Hello,
I'm doing analyse of leaked password and want to visualise frequency of occurrence of uppercase letters vs password length.
I thought about chart with dots where X axis will be password length and Y axis will show places where uppercase letter occurs.
For now I was extracting below data in PowerShell and it looks like below:
Password_Length : Place_where_uppercase_letter_occurs
8 : 1 3 (in this example uppercase letters was on first, and third place in password)
9 : 0 (in this example password didn't have any uppercase letters)
13 : 1 5 9 13
5 : 1
etc.
As I'm completely new in R I don't know how should I import those data and to what type od structure (arrary, list, etc...)
Here is one way to do it. I bet there are more elegant solutions. I put in a lot of print statements to help illustrate what the code does. All of the packages used are from the tidyverse. You should have a lot of studying to do to understand how all of this works!
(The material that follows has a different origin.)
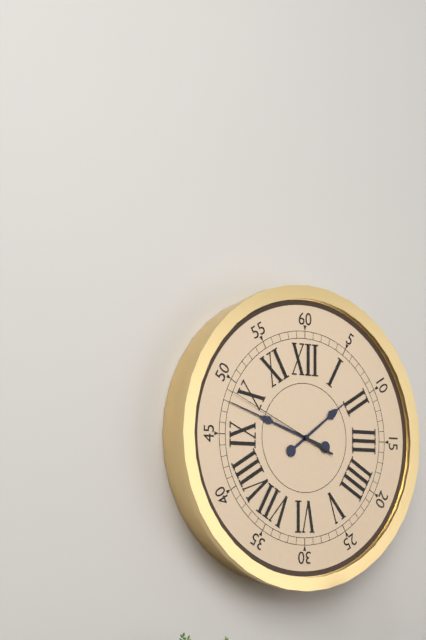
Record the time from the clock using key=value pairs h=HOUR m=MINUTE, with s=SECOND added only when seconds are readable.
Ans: h=1 m=48 s=49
#Read the data into a vector. Each line of the file is one element of the vector
DATA <- readLines("~/R/Play/Dummy.csv")
DATA
#> [1] "8 : 1 3" "9 : 0" "13 : 1 5 9 13" "5 : 1"
library(stringr)
#delete the :
DATA2 <- str_replace_all(DATA, pattern = ":", replacement = "")
DATA2
#> [1] "8 1 3" "9 0" "13 1 5 9 13" "5 1"
#extract the characters representing the lengths of the passwords
LENGTHS <- str_extract(DATA2, "^\\d+")
LENGTHS
#> [1] "8" "9" "13" "5"
#Delete the lengths and the spaces after them from the original data
POSITIONS <- str_replace(DATA2, "^\\d+\\s+", "")
POSITIONS
#> [1] "1 3" "0" "1 5 9 13" "1"
#Make a "list" of all the positions. Each element of the list is all
#of the positions in one password
POSITIONS <- str_split(POSITIONS," ")
POSITIONS
#> [[1]]
#> [1] "1" "3"
#>
#> [[2]]
#> [1] "0"
#>
#> [[3]]
#> [1] "1" "5" "9" "13"
#>
#> [[4]]
#> [1] "1"
#Iterate over the lengths and positions to make data frames showing
#all of the position for each password labeled with its length
library(purrr)
#.x is the first argumen (LENGTHS) and .y is POSITIONS
DFs <- map2(LENGTHS, POSITIONS, ~data.frame(LENG = .x, POS = .y))
DFs
#> [[1]]
#> LENG POS
#> 1 8 1
#> 2 8 3
#>
#> [[2]]
#> LENG POS
#> 1 9 0
#>
#> [[3]]
#> LENG POS
#> 1 13 1
#> 2 13 5
#> 3 13 9
#> 4 13 13
#>
#> [[4]]
#> LENG POS
#> 1 5 1
#Combine the data frames
library(dplyr)
#>
#> Attaching package: 'dplyr'
#> The following objects are masked from 'package:stats':
#>
#> filter, lag
#> The following objects are masked from 'package:base':
#>
#> intersect, setdiff, setequal, union
AllDat <- bind_rows(DFs)
#convert all of the characters to numbers
AllDat <- AllDat %>% mutate(across(.fns = as.numeric))
AllDat
#> LENG POS
#> 1 8 1
#> 2 8 3
#> 3 9 0
#> 4 13 1
#> 5 13 5
#> 6 13 9
#> 7 13 13
#> 8 5 1
#Count the Length/Position combinations
SUMMARY <- AllDat %>% group_by(LENG, POS) %>% count()
SUMMARY
#> # A tibble: 8 x 3
#> # Groups: LENG, POS [8]
#> LENG POS n
#> <dbl> <dbl> <int>
#> 1 5 1 1
#> 2 8 1 1
#> 3 8 3 1
#> 4 9 0 1
#> 5 13 1 1
#> 6 13 5 1
#> 7 13 9 1
#> 8 13 13 1
#Plot the result. All counts are one, so it is not very exciting.
library(ggplot2)
#> Warning: package 'ggplot2' was built under R version 4.0.5
ggplot(SUMMARY, aes(x = LENG, y = POS, fill = n)) + geom_tile()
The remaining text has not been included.